作戦名は『(国際社会の)体裁の力』でいいんじゃないかな

化学兵器使用禁止という体裁を守る為の限定攻撃。


米、シリア軍事介入の「準備完了」 政権転覆の意図は否定 写真5枚 国際ニュース:AFPBB News
コラム:米国がシリアに軍事介入する本当の理由| Reuters
ということで米英仏辺りが旗振り役となってシリア軍事介入論が一気に盛り上がっているそうで。周辺アラブ諸国も概ね歓迎しているし、一方で真っ向から反対のロシアを筆頭に、国連やドイツやオランダも消極的反対にまわっている。しかしロシアさんが反対する限り安全保障理事会での決議は不可能に近い。
化学兵器は撃たれ続ける、されど止まらず - maukitiの日記
化学兵器が使われた直後辺りの日記で「どうせまた何もしないんでしょうね」という日記を書いたものの、見事に予想が外れてしまったというオチ。いやぁごめんなさいするしかありません。ごめんなさい。あまりにも複雑なシリア内戦への介入リスクを考えると、まさかこんな風に事態が展開するとは思ってもみませんでした。
――で、そうしたリスクをどうするのかなぁと思っていたら、どうやら「シリア内戦」と「化学兵器使用」という問題を切り離すことで突破するおつもりのようで。そうか、そういうやり方もあるのか、と思わず膝を叩いてしまいました。

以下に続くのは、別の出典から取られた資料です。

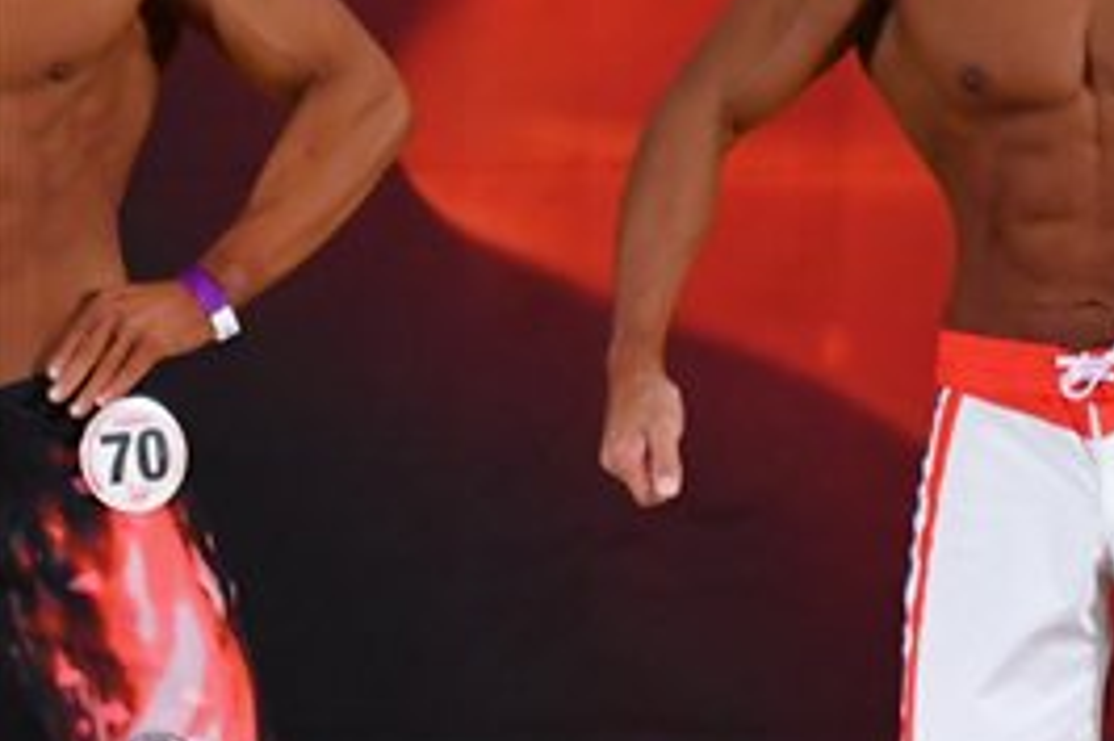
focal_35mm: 744
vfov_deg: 1.8
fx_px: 23008
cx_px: 1619
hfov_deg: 2.8
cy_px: 473
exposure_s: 1/400
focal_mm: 170
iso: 3200
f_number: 5.6
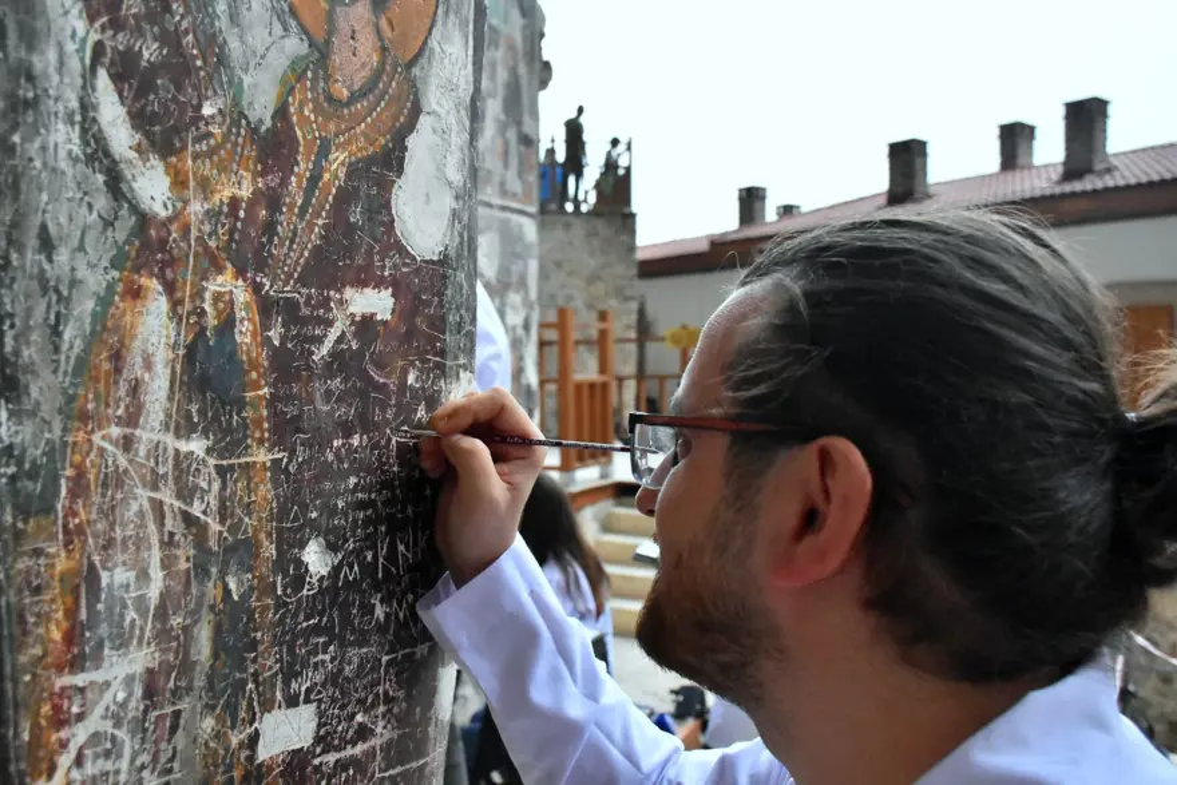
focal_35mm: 30
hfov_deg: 61.9
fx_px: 981
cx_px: 588
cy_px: 392
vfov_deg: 43.6
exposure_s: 1/3200
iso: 4000
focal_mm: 20
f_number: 5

しかし、米国が攻撃の準備をしていようと、問題の核心はシリアではない。ケリー長官が語ったように、アサド政権が化学兵器を使用して攻撃したことは、シリアの内戦という枠を超えたことを意味する。軍事攻撃の目的は内戦の局面を変えようとしたり、終結させようとしたりすることではない。むしろ、つぶされた面子と国際基準への明らかな違反に対して報復することだ。

コラム:米国がシリアに軍事介入する本当の理由| Reuters

シリア内戦は関係なく、シリアの化学兵器使用による国際社会の『レッドライン』を超えたことに関しての懲罰的な攻撃である、と。
まぁその意味で、アサドさんと同様に、やっぱり攻撃する側もやっぱりその最低限守らねばならない『体裁』を維持する所にまで追い詰められてしまったというのが身も蓋もない構図ではあるのかなぁと。『レッドライン』を越えたことでついに動き出さなければいけないところにまで追い詰められてしまった人びと。チキンレースの終わり。

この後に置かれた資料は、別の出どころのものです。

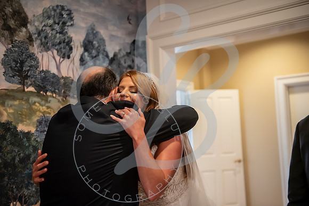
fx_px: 386
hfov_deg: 43.6
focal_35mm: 45
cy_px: 103
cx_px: 154
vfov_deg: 29.9
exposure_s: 1/125
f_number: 2.8
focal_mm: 45
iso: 2500
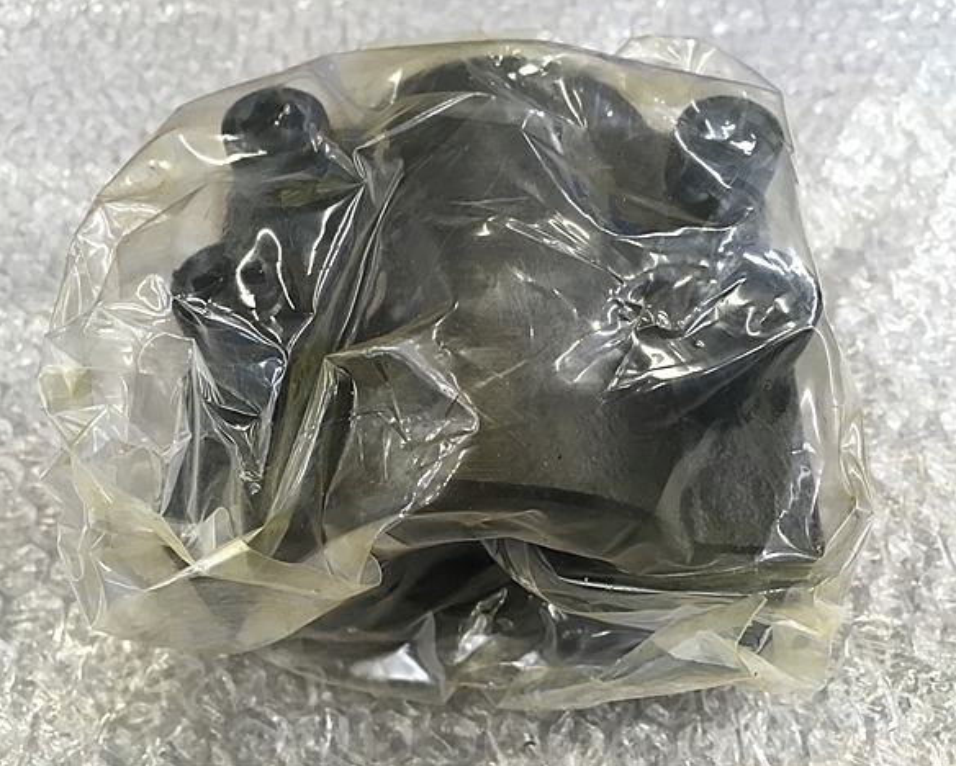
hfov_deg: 57.1
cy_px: 378
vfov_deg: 47.2
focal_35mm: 31
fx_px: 878
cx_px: 471
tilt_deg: -55.2
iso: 64
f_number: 2.2
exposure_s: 1/30
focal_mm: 4.15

かくしてそんな軍事的な国際ルールにおける(今も尚)事実上の守護者であるアメリカさんの出番となるのでした。まぁ毎度の事ながら、アメリカさんちも最終決断を押し付けられて大変よね、という気持ちには少しなります。で、オバマさんは決断しようとしている。しばしば指摘されるお話ではあるんですが、幾らノーベル平和賞を貰ったオバマさんと言えども、しかしその前に米国大統領であるということをやっぱりごく当然に優先させるんですよね。
つまり、別にシリア国民が何万人死のうと知ったことではないものの、しかし一方でアメリカの『威信』に関わることとなれば――基本的に彼は多くの歴代大統領と同様かあるいはそれ以上に――まさに一歩も引くつもりもないということを態度で示す。
ただまぁそうしたオバマさんの態度を私たち日本がどれだけ批判できるのかというとやっぱり以下略なわけですけど。私たちは平和の為にシリアをどうすればいいのか?

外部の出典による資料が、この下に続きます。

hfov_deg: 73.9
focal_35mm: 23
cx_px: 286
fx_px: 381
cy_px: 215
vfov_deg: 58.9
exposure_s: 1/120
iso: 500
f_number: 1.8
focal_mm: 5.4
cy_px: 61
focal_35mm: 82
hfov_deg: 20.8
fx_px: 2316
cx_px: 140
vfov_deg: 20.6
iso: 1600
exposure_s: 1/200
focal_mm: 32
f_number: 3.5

「正しい戦争だからセーフ」と考えたブッシュさんと、「戦争じゃないからセーフ」と考えているオバマさん - maukitiの日記
さて置き、しかしこの内戦にかかわるのではなく「工場や保管庫への限定攻撃」というやり方ってそれってどう見てもあのオバマさんの「戦争じゃないからセーフだ」という基本概念を証明しているようで、なんだかくすっとしてしまいますよね。その意味では上記日記を書いたんだからこの展開は予想して然るべきだったとやはり反省するしかありませんが。
「シリア介入は内戦に関わるのではなく、化学兵器使用に対する懲罰だからセーフだ!」というオバマさん。いやぁ彼らしい論理的帰結ですよね。